I am using a python script provided by the DEXSeq package to count exons. I have to execute the same python script on 50 bam files in my directory. Currently I am doing this using a for loop, by iterating one by one. However this step takes too long. Is there a easy way to execute the same python script parallel for each file separately, so that I don't have to wait for each file to finish. I know this should be possible in bash, but I don't have any experience with it.
I am currently using the following code and for each file to finish it takes around 1hour:
#!/bin/bash
#$ -cwd
#$ -o $HOME/exonCount.out
#$ -e $HOME/exonCount.err
#$ -V
#$ -q all.q
for i in $( ls -v /mnt/RNA_seq/*.bam )
do
x="$(basename $i | cut -d'.' -f1 )"
pathToFiles=$i
#run python code to count exons
python3.8 /mnt/python_scripts/dexseq_count.py -p yes -r pos -s no -f bam \
/mnt/gff/gencodev26_DEXSeq.gff \
$pathToFiles \
/mnt/dexseq/${x}_ExonCount.out
done
P.S I can run it on more cores.
Thanks in advance!
Gnu Parallel - Parallelize Serial Command Line Programs Without Changing Them
I did not realize you were on a cluster. SLURM offers arrays, probably the scheduler you use has something similar. That is probably preferred here.

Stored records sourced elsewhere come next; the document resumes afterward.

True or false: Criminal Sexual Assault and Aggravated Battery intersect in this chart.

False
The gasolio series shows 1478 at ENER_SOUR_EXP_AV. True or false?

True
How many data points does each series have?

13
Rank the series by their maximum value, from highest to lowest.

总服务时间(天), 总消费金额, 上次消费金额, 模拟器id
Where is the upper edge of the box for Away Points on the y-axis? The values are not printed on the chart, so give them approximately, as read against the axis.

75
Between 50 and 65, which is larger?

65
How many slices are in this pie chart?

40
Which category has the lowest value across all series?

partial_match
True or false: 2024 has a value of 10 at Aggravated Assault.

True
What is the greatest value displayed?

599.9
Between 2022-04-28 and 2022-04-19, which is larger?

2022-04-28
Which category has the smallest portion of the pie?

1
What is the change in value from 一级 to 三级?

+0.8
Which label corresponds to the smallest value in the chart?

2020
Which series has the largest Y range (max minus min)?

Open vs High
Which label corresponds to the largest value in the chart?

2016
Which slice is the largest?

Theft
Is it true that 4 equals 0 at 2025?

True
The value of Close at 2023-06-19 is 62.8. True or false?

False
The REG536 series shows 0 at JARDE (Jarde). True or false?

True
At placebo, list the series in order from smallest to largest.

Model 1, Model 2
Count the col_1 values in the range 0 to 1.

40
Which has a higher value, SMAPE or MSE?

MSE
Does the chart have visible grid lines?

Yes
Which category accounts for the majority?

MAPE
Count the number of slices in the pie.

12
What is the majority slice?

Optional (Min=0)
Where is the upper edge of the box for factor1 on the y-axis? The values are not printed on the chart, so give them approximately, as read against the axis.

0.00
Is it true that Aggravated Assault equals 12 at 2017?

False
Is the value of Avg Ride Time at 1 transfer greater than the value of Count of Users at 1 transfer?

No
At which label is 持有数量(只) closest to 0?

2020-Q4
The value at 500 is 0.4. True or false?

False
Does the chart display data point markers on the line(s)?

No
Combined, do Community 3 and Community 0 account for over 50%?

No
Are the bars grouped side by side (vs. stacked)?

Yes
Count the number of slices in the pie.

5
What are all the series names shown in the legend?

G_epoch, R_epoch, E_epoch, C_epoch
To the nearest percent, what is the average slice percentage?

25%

Yes indeed but I have not being able to use SGE array job successfully yet
Looks like you are using SGE. So the trick here would be to use the for loop to submit independent SGE job for each BAM file. You should be able to create a
qsub
command with the necessary parameters to do so. The jobs would start in parallel (to the extent of what is allowed for your account in terms of resources, rest would pend but then complete over time).